This two-part article covers significant developments in late 2007 and 2008 in employee benefits, including executive compensation, welfare benefits, and qualified plans. Part I, below, focuses on new guidance regarding executive compensation and welfare benefits. Part II, in the December 2008 issue, will focus on updates and changes to the rules for qualified retirement plans.

Sec. 409A

Though Sec. 409A was signed into law in 2004,1 the IRS continues to issue guidance to ease the burden of complying with the new nonqualified deferred compensation (NQDC) rules. Over the past year, the IRS has released several noteworthy pieces of guidance.
Sec. 409A Transitional Guidance
Beginning on January 1, 2009, taxpayers are required to comply with the Sec. 409A final regulations, which were released in April 2007. Until then, taxpayers must operate an NQDC plan in compliance with the plan's terms, to the extent consistent with Sec. 409A and applicable IRS guidance (including Notice 2005-1 and other notices). 2 Where a provision of Notice 2005-1 is inconsistent with the final regulations, taxpayers may rely on either Notice 2005-1 or the final regulations, but generally may not rely on the proposed regulations after December 31, 2007. 3

In October 2007, the IRS released Notice 2007-864 to extend transition relief until January 1, 2009, in the following areas:

  • The deadline for a plan to allow the selection of the time and form of payment; 5
  • The ability for taxpayers to "reform" options by making the exercise price equal to the fair market value of the underlying share at exercise (thus exempting them from the Sec. 409A rules); 6
  • The deadline for Sec. 409A compliance for NQDC plans linked to qualified plans; and
  • The transition rule that requires income inclusion in the year following the year in which a violation occurs. Thus, if no corrective action is taken by the end of 2008, violations will first be reported in 2009. 7
Some taxpayers are using this transition to accelerate income into early 2009 in hopes of avoiding increased taxes in the future. Whether this is a good idea or not depends on future tax rates and the current schedule of payments. In no event can a payment be moved into 2008.
Correction Program for Sec. 409A Operational Failures
Acknowledging the requests of practitioners nationwide, in December 2007 the IRS issued Notice 2007-100,8 providing narrow relief for limited Sec. 409A operational failures. Notice 2007-100 addresses the correction of operational errors made during the same tax year and correction of certain de minimis operational failures in the year following the year of the failure. Exercise of a discounted stock right results in a failure under Sec. 409A and is specifically excluded from correction.

The relief provided by Notice 2007-100 is in addition to adjustments or corrections that may be available under current transition relief, which is generally scheduled to expire on December 31, 2008. In addition, Notice 2007-100 includes an extensive request for comments on a potential correction program. Moreover, while Notice 2007-100 may be helpful to some taxpayers under limited circumstances during the transition period, its greater significance is as a first step toward a post-transition relief correction program.

Work order -
Copy out the part of the employee benefits article starting with "This two-part article" and going on through "pieces of guidance.", word for word.

Data records -

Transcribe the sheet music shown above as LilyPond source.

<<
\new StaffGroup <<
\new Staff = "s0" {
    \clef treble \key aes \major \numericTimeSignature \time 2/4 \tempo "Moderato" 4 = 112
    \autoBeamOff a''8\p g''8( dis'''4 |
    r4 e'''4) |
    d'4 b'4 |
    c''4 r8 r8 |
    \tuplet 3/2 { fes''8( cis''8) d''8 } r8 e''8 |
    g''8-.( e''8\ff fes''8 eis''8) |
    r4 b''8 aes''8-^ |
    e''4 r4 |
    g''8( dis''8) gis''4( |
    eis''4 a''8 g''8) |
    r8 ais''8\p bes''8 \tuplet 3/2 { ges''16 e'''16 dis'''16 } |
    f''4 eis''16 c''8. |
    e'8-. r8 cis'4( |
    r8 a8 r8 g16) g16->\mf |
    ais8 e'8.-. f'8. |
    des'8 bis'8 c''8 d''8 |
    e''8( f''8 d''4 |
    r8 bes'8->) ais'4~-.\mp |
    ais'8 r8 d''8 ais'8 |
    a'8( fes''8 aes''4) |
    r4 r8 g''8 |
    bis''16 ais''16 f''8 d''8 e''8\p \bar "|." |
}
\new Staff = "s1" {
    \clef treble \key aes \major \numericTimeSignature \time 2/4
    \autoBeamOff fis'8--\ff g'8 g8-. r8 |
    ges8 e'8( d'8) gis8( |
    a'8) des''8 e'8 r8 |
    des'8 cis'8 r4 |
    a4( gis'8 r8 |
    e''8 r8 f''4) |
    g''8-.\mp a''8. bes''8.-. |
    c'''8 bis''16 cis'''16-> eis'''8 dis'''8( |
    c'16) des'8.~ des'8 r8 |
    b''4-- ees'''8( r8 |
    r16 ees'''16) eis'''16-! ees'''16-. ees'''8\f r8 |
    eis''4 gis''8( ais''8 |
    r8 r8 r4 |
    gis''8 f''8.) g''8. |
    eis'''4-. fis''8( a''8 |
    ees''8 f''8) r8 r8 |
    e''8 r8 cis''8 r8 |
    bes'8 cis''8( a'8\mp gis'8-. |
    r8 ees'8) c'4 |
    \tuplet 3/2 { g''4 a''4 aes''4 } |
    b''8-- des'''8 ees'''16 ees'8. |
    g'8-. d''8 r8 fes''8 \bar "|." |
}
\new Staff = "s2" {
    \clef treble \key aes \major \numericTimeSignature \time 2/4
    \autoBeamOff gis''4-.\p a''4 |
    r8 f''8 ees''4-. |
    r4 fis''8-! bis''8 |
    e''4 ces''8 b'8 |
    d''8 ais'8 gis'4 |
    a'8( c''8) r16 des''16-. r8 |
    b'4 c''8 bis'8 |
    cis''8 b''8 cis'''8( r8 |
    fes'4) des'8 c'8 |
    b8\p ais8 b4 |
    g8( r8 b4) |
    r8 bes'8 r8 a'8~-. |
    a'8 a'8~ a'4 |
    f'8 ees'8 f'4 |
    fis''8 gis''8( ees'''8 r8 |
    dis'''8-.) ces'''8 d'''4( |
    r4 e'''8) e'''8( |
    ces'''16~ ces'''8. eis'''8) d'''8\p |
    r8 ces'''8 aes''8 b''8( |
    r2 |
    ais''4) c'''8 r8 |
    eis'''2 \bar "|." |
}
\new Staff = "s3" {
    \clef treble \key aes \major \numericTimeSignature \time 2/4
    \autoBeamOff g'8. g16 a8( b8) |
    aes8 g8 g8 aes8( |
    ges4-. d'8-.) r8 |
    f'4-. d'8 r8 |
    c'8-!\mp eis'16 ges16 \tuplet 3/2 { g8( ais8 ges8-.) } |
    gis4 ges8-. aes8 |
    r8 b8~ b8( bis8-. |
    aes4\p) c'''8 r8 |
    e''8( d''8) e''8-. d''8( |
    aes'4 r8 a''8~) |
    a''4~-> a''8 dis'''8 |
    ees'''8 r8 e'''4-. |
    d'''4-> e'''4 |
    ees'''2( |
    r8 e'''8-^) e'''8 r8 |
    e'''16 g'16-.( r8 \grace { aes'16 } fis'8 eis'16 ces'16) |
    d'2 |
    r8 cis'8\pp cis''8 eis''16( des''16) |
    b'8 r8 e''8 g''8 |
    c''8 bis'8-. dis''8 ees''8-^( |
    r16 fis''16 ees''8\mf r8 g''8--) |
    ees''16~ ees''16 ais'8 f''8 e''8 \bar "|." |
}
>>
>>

Task solution -
This two-part article covers significant developments in late 2007 and 2008 in employee benefits, including executive compensation, welfare benefits, and qualified plans. Part I, below, focuses on new guidance regarding executive compensation and welfare benefits. Part II, in the December 2008 issue, will focus on updates and changes to the rules for qualified retirement plans.

Sec. 409A

Though Sec. 409A was signed into law in 2004,1 the IRS continues to issue guidance to ease the burden of complying with the new nonqualified deferred compensation (NQDC) rules. Over the past year, the IRS has released several noteworthy pieces of guidance.